The big news when Brooks first announced The Black Elfstone was that it would be the first of a four volume conclusion to the Shannara series. (There’s a whole lot more to this, as Brooks still plans to write more Shannara novels, just not ones that move the story forward chronologically.) Since the series’ inception, Brooks has been toying with the sometimes-cold, sometimes-hot war between magic and science. The Four Lands is actually post-apocalyptic America—only magic (and faerie races who hid themselves from humans) reemerged after humanity managed to nearly wipe itself from the planet. One of the series’ most unique aspects is the way Brooks has allowed the technology of the world to grow and evolve as time passes. The Four Lands of The Black Elfstone is very different than the Four Lands we were introduced to in The Sword of Shannara. What began as a fairly traditional pastoral fantasy world has become something more akin to Final Fantasy XII—magic and technology coexist, and people fly around in airships while still fighting with swords. Computer science doesn’t really exist, but mechanical and industrial science thrive. Brooks is intensely curious with how the more primal and spiritual aspects of magic interact with science and humanity’s desire for progress. The Black Elfstone is the first volley in the final war between science and magic, and if the novel’s pulse-pounding conclusion is any indication, readers are in for a larger and more complicated battle than anything the Four Lands has seen in the history of the series.
Early on, Drisker Arc, exiled High Druid, muses about the state of the world, and the bureaucratic failing of the Druid order he once led:
The world was changing once more, and the Druids were changing with it. Wasn’t that why he was here instead of at Paranor? New science was emerging, mostly from the Federation, forms unknown in the Old World that had come alive in the new. Forms that relied to a substantial extent on diapson crystals and the power that could be unleashed through skilled faceting and a harnessing of sunlight. There were airships and ground vehicles that utilized both. There were flash rips and thunderbolts, railguns and shredder slings all capable of releasing power that could shred and destroy enemies and their weapons. There were new communications devices that allowed conversations and visuals between people who were hundreds of miles away from each other. There were machines that could affect the weather, machines that could generate storms to provide rain for farmland.
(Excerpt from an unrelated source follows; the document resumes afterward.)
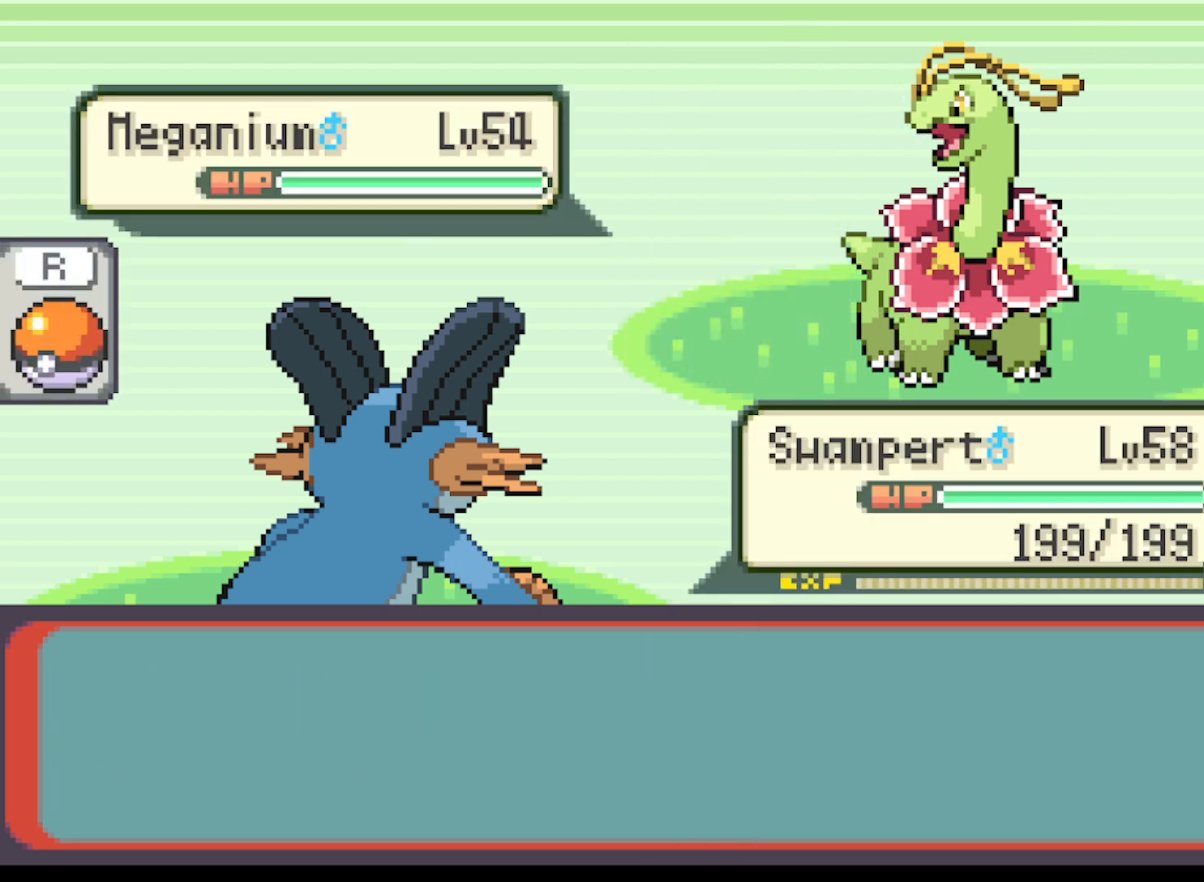
{"buttons": ["A"], "left_stick": "center", "events": [[42, "A", "up"], [167, "A", "down"], [208, "A", "up"], [334, "A", "down"], [375, "A", "up"], [500, "A", "down"]]}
There were transports of such size they could carry entire armies. So much changing, but the Druids weren’t changing with it.
The magic was all they needed, they kept saying.
The magic was the only power that mattered.
It wasn’t necessary to employ these new sciences. They didn’t need to embrace a future others claimed to own.
They held the balance of power among the nations, and they would continue to do so forever.
Drisker Arc pursed his lips. Not if you tear yourselves and your order to pieces from within first.
Brooks is obsessed with the price of magic and its destructiveness—to the environment and to its wielders. It’s one of the core themes and narrative devices that Brooks relies on in every Shannara novel. Magic, like science, is not inherently evil, but it comes at great costs, and can be turned to evil ends. It changes people. Fuels war. Arthur C. Clarke’s third law states that “any sufficiently advanced technology is indistinguishable from magic.” Brooks flipped a coin at the beginning of the Shannara series, and readers have wondered ever since whether it would come up science or magic. The Fall of Shannara series promises to answer that question, but the line between the two is becoming as blurred as the images on that rapidly flipping coin. Perhaps this is not a battle fought between magic and science, but between greed and benevolence. The Black Elfstone is laying a canvas that is broad enough to finally examine the relationship to the extent that it deserves.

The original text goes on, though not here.